Problem description –
Restate the listing below line for line and word for word, without the pictures.

Exercise data –
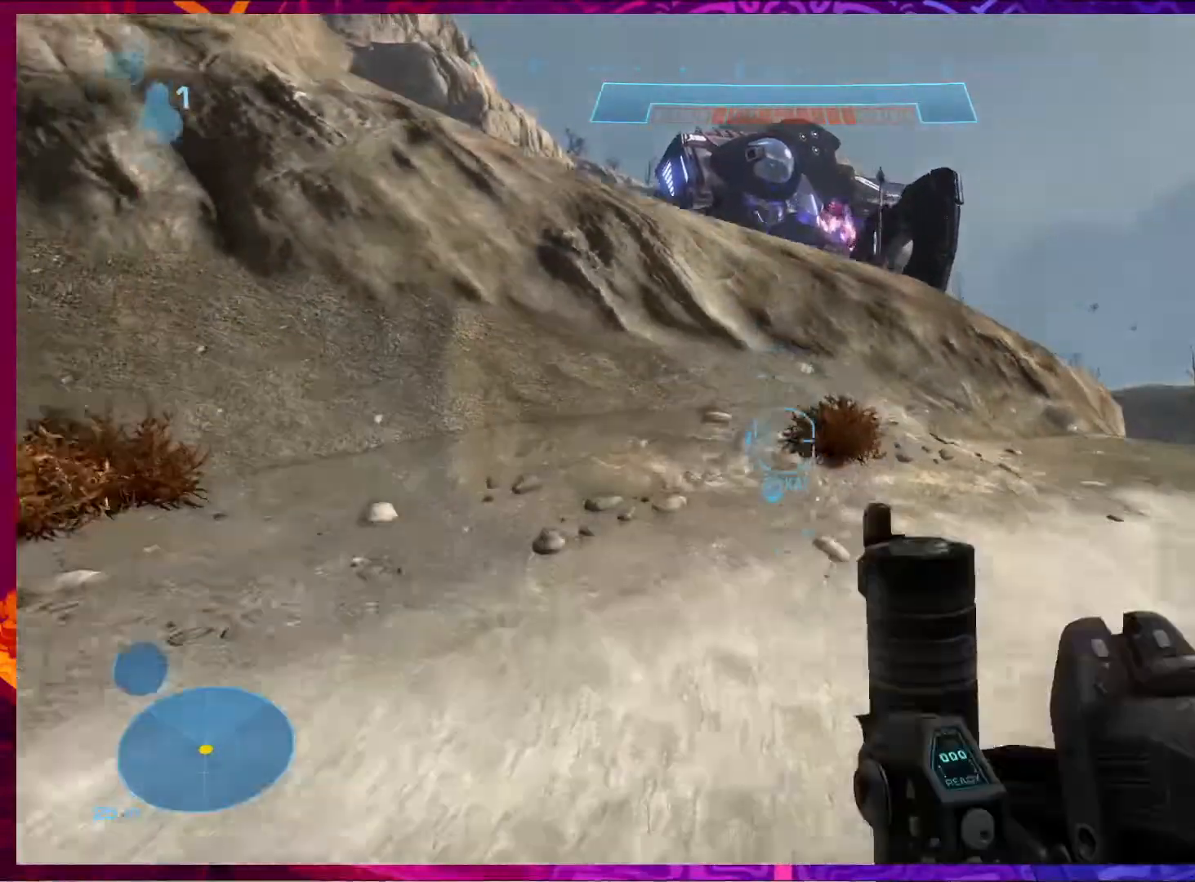
{"keys": ["d", "w"], "mouse": [], "events": []}
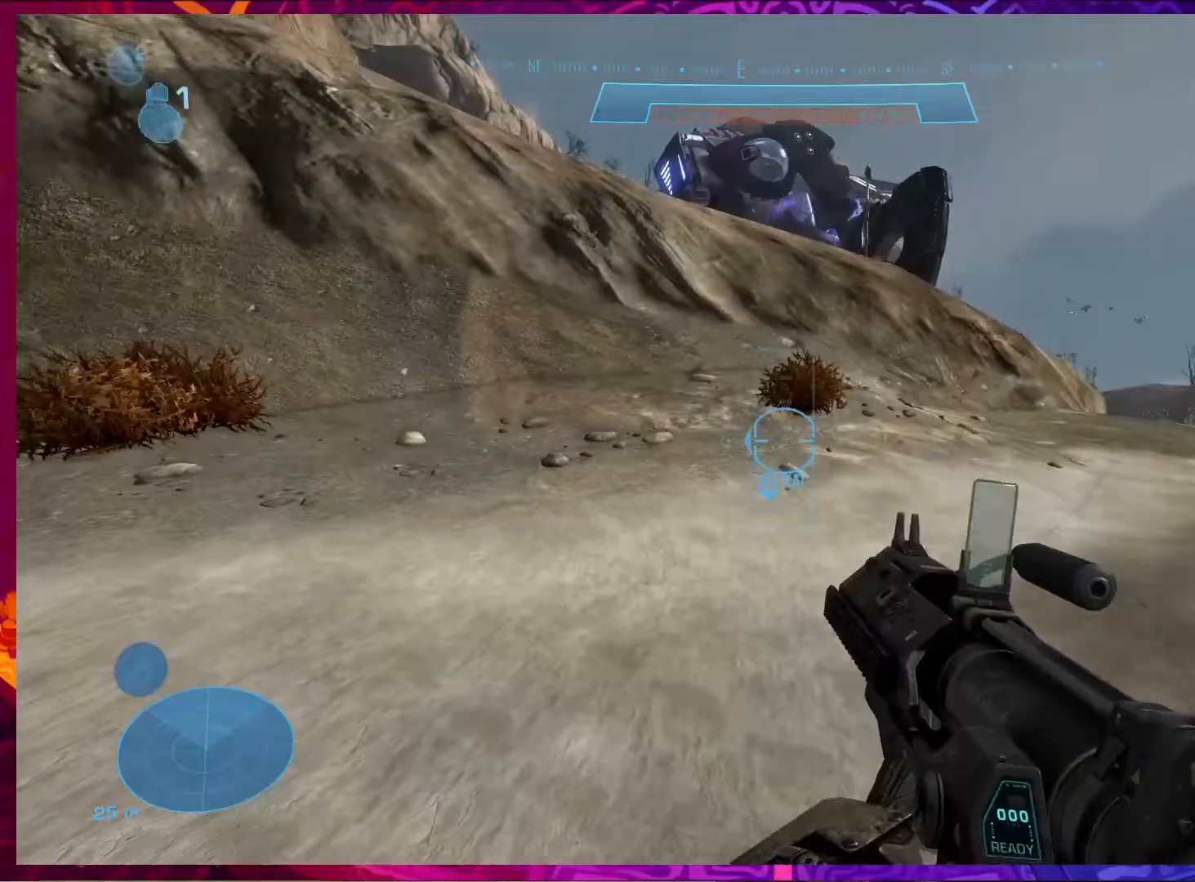
{"keys": ["d", "w"], "mouse": [], "events": []}
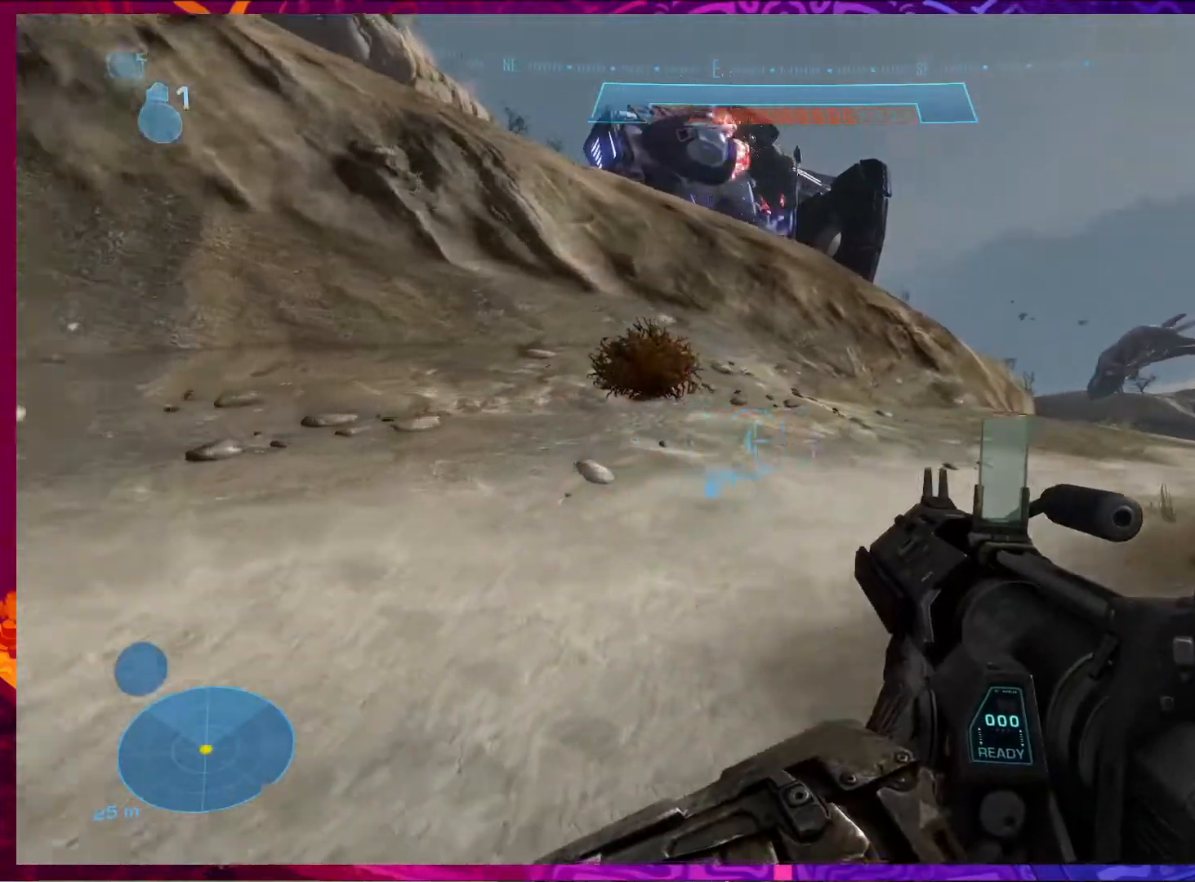
{"keys": ["shift", "w"], "mouse": [], "events": [[200, "d", "up"], [400, "shift", "down"]]}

Answer below –
{"keys": ["d", "w"], "mouse": [], "events": []}
{"keys": ["d", "w"], "mouse": [], "events": []}
{"keys": ["shift", "w"], "mouse": [], "events": [[200, "d", "up"], [400, "shift", "down"]]}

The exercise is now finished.